The National Abortion Federation (NAF) last week released a report showing that 2016 saw an increase in intimidation tactics at abortion clinics, including vandalism, burglary, and bomb threats. The group also noted an “escalation in hate speech and internet harassment,” which it said intensified after the November election. In 2016, clinics across the country reported nearly 43,000 incidents of hate mail and internet harassment compared to nearly 26,000 incidents in 2015, according to the report. Similarly, clinics reported nearly 62,000 instances of picketing, compared to nearly 22,000 instances the year prior. And according to NAF, clinics reported nine bomb threats in 2016, compared to four in 2015.

Codding said that she has definitely noticed an uptick in the number of protests outside her building since Donald Trump won the presidential election and believes there is “absolutely no question” the two are related.

One of the signs left outside the building housing Falls Church Healthcare Center (Image via FCHC)

In general, abortion providers and advocates are nervous about whether the Trump administration will investigate or prosecute incidents of harassment and threats of violence against clinics.

“We … remain concerned that Attorney General Jeff Sessions will not adequately enforce the laws that protect abortion providers and their patients from violence,” NAF’s report reads. “Sessions has a long record of opposing protections for abortion providers, and was endorsed by the antiabortion extremist group Operation Rescue.”

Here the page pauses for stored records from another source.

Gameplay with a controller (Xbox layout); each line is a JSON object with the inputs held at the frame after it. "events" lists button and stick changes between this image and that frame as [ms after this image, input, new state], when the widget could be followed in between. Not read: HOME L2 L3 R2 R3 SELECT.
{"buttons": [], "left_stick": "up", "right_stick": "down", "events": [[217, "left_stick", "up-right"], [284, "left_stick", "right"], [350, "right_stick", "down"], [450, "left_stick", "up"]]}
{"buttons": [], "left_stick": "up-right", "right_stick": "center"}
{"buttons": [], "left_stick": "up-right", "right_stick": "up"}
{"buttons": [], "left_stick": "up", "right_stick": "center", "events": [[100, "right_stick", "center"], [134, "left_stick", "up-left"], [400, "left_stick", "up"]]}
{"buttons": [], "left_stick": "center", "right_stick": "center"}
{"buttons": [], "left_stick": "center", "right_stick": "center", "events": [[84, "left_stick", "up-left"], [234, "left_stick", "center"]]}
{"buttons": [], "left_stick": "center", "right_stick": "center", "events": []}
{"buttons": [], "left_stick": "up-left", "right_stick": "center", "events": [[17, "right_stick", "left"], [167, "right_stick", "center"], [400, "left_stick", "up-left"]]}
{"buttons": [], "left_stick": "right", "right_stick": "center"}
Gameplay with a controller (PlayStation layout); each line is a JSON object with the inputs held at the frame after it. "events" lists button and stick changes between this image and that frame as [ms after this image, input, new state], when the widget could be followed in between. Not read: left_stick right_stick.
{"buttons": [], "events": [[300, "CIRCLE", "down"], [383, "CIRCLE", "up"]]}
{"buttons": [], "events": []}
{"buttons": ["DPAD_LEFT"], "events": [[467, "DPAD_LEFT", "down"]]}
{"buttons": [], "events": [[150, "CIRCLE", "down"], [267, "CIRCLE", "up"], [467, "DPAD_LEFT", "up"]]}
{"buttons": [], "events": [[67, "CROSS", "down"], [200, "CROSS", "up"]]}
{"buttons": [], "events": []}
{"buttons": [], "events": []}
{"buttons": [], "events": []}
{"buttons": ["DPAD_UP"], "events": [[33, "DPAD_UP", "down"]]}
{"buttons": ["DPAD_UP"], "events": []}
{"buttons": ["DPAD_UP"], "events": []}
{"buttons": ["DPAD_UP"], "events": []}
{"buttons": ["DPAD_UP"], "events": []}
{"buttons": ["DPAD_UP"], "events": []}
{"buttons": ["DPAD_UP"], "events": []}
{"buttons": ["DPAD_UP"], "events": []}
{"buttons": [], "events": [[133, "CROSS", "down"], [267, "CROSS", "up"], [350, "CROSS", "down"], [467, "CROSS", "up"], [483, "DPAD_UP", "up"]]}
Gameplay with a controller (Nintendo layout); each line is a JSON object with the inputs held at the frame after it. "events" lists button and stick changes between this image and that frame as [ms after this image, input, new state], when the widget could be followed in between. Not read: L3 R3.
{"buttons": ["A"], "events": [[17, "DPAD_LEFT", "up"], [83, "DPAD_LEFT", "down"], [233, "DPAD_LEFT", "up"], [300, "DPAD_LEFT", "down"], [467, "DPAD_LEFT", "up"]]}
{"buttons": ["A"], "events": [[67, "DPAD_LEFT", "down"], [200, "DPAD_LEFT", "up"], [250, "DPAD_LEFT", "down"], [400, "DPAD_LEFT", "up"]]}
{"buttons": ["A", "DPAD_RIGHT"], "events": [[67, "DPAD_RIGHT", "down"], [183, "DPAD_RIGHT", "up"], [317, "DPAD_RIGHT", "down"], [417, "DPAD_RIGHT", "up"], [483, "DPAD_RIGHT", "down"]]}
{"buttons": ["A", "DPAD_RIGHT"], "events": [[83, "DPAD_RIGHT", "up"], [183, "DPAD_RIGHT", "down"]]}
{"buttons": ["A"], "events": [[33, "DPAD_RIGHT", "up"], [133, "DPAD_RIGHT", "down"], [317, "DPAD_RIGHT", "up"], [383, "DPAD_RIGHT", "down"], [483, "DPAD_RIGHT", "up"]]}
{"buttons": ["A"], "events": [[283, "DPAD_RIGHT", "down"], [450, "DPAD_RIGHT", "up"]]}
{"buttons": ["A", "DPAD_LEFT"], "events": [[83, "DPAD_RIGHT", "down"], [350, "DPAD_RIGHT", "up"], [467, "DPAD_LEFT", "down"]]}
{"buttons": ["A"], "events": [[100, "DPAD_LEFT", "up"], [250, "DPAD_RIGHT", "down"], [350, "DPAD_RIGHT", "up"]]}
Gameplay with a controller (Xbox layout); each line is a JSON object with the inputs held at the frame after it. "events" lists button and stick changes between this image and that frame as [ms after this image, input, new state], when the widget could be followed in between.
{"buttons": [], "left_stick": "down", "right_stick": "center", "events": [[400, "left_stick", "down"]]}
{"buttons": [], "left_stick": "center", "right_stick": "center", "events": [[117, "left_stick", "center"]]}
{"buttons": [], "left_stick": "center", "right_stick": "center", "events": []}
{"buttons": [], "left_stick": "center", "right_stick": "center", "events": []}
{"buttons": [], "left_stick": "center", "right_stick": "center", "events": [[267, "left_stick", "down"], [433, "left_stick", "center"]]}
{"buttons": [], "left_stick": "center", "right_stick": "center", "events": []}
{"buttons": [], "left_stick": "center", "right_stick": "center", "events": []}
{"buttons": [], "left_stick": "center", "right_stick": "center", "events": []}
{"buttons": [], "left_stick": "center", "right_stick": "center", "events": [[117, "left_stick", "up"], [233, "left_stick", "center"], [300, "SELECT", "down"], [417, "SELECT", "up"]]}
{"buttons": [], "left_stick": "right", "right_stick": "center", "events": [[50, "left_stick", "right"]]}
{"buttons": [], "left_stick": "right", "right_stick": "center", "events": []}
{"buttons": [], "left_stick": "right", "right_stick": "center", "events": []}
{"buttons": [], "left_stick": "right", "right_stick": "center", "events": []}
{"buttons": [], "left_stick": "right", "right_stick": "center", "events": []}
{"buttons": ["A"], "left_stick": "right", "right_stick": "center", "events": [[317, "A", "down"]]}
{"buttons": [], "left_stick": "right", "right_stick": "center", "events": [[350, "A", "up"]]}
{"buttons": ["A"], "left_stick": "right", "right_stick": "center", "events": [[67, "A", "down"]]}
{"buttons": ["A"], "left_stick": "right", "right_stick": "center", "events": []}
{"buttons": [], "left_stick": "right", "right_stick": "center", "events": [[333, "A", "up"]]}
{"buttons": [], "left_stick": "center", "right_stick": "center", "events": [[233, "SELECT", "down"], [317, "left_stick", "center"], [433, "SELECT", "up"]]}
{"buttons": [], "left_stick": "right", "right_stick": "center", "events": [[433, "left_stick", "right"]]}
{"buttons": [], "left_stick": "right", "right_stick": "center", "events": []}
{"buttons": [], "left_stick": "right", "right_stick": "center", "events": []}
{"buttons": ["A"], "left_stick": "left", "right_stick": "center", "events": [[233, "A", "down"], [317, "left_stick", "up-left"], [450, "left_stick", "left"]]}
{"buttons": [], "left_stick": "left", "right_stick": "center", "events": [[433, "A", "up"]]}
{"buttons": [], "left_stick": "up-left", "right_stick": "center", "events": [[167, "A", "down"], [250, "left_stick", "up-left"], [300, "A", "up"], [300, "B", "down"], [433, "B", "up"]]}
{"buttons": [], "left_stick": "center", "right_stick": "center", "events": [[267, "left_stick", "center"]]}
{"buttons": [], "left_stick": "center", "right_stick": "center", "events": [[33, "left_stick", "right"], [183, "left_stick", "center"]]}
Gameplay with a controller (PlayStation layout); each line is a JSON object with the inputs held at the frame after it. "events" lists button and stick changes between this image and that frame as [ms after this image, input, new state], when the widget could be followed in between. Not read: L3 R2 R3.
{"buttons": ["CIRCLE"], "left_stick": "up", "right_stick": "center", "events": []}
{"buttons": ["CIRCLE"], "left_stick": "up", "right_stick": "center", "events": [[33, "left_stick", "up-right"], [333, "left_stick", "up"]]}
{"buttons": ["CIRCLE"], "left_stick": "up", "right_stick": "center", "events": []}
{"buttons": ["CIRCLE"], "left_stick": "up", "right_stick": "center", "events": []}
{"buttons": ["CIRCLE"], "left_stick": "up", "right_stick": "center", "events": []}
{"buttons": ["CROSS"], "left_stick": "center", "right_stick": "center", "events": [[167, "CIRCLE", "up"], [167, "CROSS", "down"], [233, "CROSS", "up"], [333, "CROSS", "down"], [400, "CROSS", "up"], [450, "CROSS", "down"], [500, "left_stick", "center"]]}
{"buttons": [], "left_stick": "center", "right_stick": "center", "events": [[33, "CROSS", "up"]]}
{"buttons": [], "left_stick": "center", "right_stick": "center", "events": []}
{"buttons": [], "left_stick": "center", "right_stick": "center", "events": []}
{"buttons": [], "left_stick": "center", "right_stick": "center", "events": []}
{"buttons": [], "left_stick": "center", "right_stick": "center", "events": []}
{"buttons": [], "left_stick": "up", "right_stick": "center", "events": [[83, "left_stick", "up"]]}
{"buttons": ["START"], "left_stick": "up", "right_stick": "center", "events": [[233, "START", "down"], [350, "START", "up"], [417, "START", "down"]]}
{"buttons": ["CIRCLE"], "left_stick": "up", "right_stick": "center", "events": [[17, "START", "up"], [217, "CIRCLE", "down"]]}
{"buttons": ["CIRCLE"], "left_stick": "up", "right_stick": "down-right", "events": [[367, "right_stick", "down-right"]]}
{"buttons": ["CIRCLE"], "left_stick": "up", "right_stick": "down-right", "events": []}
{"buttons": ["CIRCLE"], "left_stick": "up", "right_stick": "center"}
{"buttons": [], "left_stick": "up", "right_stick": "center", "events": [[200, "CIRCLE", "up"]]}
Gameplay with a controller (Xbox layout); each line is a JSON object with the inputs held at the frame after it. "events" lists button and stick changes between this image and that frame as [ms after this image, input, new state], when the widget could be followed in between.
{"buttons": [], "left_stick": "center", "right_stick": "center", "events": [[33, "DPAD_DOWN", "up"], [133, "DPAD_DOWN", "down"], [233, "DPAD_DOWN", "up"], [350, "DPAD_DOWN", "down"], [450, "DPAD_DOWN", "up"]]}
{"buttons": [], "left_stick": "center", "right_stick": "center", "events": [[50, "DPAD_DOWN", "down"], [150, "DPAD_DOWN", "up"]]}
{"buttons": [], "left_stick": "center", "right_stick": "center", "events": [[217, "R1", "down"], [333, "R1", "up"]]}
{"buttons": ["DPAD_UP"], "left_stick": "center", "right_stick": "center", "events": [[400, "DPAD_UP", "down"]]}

Michelle Kinsey Bruns, an abortion rights advocate and volunteer clinic escort, told Rewire that the increased rate of clinic threats nationwide should be concerning for the U.S. Department of Justice because, as recent history has shown, such threats often escalate to actual violence.

“For decades, there has been a pattern of escalation from threats to vandalism to violence by anti-choicers directed at clinics,” Burns said. “It’s all on a spectrum of very real intimidation of the staffs and the patients who are in these health-care centers.”

CORRECTION: This story has been updated to clarify the number of sheets of paper left by the door and the manner in which they were left.